However, organizations need not fork out on human capital anymore: easy-to-use software is democratizing even those complex tasks that previously required data scientists. Artificial intelligence tools like DataRobot and AutoML help build models without the need to code. There are solutions to convert speech to text or detect objects, made available free-of-charge by open-source pioneers such as HuggingFace. This is great news for organizations that want to put data at the core of their business model.
The commoditization of data science
For most data scientists, a considerable chunk of the work involves “scrubbing” the data: collecting, cleaning, structuring, and processing it to avoid creating fatally flawed algorithms. But in the next few years, we expect that menial data preparation will be carried out using software tools, such as IBM InfoSphere Information Server or innovative solutions from newcomers like Sweephy, a low-code data cleaning startup. Gartner predicts that 70% of new applications developed by organizations will use low- or no-code solutions by 2025, up from under 25% in 2020.
Even the tasks where data scientists once stood out due to their creativity, analytical strength, and business acumen are slowly being automated. That includes the creation of algorithms, which transform clean and reliable data into predictions and recommendations. The rapid growth and adaptation of generative AI tools, such as ChatGPT, has given even more impetus to this automation. Specifically, three forces are slowly eroding the need for these individuals.
First, we are starting to see large-scale commoditization of frequently used data services such as recommender engines, chatbots, and matching systems. The argument for building a customized data service is quickly losing ground in the face of emerging libraries of affordable and off-the-shelf algorithms and low-code solutions.

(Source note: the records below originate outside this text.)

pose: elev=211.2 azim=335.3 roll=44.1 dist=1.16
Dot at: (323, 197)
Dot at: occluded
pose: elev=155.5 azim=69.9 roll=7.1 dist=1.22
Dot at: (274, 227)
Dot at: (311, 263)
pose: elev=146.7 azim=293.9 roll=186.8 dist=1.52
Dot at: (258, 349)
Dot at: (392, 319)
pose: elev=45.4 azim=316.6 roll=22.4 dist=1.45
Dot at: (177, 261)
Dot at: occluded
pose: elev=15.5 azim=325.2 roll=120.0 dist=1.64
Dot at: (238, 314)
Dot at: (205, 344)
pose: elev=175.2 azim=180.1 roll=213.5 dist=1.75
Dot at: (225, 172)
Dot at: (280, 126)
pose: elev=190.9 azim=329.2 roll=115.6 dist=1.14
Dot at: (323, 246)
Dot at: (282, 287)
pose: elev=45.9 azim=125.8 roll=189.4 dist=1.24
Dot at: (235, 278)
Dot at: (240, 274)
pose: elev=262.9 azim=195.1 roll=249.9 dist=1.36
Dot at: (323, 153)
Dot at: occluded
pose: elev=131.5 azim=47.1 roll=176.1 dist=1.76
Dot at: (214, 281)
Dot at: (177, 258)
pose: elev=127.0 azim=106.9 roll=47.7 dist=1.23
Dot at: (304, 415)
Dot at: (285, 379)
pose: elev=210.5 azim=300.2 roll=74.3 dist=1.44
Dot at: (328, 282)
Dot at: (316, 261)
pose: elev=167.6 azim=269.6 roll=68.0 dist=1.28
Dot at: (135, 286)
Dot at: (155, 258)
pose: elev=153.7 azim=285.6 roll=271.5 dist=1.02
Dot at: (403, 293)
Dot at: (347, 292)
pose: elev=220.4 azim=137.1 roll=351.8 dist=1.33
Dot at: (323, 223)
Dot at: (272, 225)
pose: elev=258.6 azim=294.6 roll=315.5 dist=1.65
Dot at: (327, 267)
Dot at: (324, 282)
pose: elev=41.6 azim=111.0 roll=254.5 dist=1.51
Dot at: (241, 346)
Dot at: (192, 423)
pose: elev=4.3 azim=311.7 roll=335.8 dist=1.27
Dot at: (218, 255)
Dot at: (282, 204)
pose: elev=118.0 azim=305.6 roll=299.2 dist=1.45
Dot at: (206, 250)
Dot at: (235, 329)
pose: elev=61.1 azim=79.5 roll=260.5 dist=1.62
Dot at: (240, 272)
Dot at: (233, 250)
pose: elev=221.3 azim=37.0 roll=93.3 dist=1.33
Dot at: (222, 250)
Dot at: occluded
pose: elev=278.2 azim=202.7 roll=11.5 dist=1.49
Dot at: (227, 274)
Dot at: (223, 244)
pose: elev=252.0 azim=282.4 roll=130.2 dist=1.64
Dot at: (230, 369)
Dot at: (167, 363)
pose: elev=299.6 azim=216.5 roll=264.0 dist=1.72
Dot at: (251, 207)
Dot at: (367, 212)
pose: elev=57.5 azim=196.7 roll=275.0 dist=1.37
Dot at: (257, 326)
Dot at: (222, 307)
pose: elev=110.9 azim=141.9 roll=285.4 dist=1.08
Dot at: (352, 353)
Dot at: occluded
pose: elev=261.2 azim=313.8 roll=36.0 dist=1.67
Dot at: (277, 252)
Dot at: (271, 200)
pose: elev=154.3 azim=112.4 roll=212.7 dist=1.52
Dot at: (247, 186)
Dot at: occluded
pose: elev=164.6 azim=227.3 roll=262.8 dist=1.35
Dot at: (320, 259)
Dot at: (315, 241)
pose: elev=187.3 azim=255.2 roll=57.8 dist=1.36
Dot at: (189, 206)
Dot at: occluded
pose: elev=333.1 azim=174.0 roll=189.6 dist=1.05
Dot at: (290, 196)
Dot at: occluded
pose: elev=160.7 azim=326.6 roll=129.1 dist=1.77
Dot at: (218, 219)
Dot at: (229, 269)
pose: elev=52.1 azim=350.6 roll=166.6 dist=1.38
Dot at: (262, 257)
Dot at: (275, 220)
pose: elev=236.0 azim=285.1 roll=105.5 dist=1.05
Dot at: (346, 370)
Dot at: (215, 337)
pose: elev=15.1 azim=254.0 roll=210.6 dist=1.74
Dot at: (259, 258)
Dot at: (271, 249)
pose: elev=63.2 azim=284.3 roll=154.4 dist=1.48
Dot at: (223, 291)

Second, the sheer volume of data, rather than the algorithm itself, is what is most valuable to organizations, especially those using advanced machine-learning techniques. The importance of volume over sophistication is visible in many winning applications, including TikTok, Spotify, and Netflix, which all leverage simple recommendation engines to generate value for users.
Third, many data scientists are technical specialists who lack a business background. This can lead to a lack of appreciation of the actual problems their tool is meant to address, as well as a misunderstanding of how it will be used by customers.
The data scientist: 2.0
Taken together, these three forces are leading to a different role for the data scientist: from that of an astronaut (using state-of-the-art technology to venture into unchartered territory) to that of a champion race-car driver (using standardized technologies for real-world navigation).